A nadie se le escapa la antipatía que este lúgrube neocón suscita en el viejo continente. Aquí, el retrato de Wolfowitz combina trazos oscuros, “el artífice de la guerra en Irak”, con rasgos caricaturescos, “el de los calcetines rotos”. Sin embargo, sorprende que su gestión del BM sea completamente obviada en sus grandes líneas y que la perspectiva de aquellos países en los que este organismo desarrolla sus principales programas no se tenga en cuenta.
En el pulso político entre Europa y Estados Unidos por designar un candidato acorde a su perfil, no hay lugar para África, pero lo cierto es que la mayoría de los países en los que el BM desarrolla sus programas se ha puesto de la parte del ogro neocón.
I would say that Wolfowitz’s performance over the last several years and his leadership on African issues should certainly feature prominently in the discussions . . . . In the Liberian case and the case of many forgotten post-conflict fragile countries, he has been a visionary. He has been absolutely supportive, responsive, there for us . . . . We think that he has done a lot to bring Africa in general . . . into the limelight and has certainly championed our cause over the last two years of his leadership, and we look forward to it continuing.
Antoinette Sayeh, ministra de Finanzas de Liberia.

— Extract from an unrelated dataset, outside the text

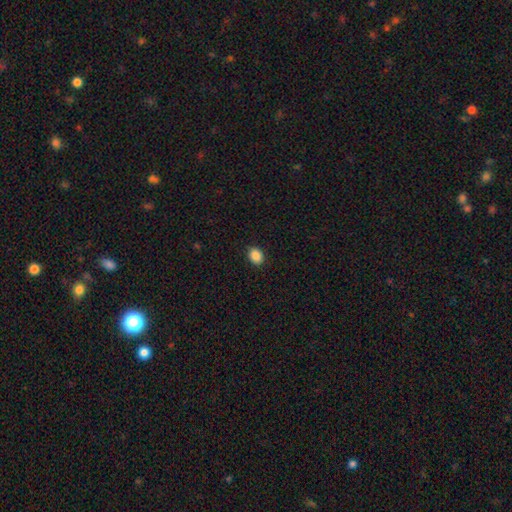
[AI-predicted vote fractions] Smooth or featured? smooth (89%)
How rounded? in between (58%)
Merging? none (91%)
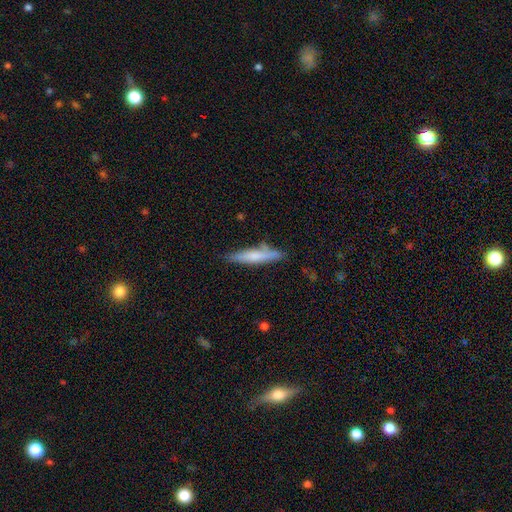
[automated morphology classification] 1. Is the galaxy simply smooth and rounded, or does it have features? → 63% smooth, 31% featured or disk, 6% star or artifact.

La insistencia de Wolfowitz en las políticas de transparencia y anticorrupción de los Estados en vías de desarrollo será motivo de chascarrillos para quienes conciben el análisis político como una tarea de recopilación de disparates de Washington. Y se quedará en eso, como mera muestra de hipocresía del neoconservador de los calcetines rotos, y no como uno de los ejes de desarrollo básicos para los Estados fallidos, porque satisfacer el antojo político y la grandheur europea importa más que la gestión de la institución.
Quizá tenga razón Berkowitz en WSJ cuando dice que el verdadero escándalo del Banco Mundial es que los enemigos del señor Wolfowitz no se preocupan por África.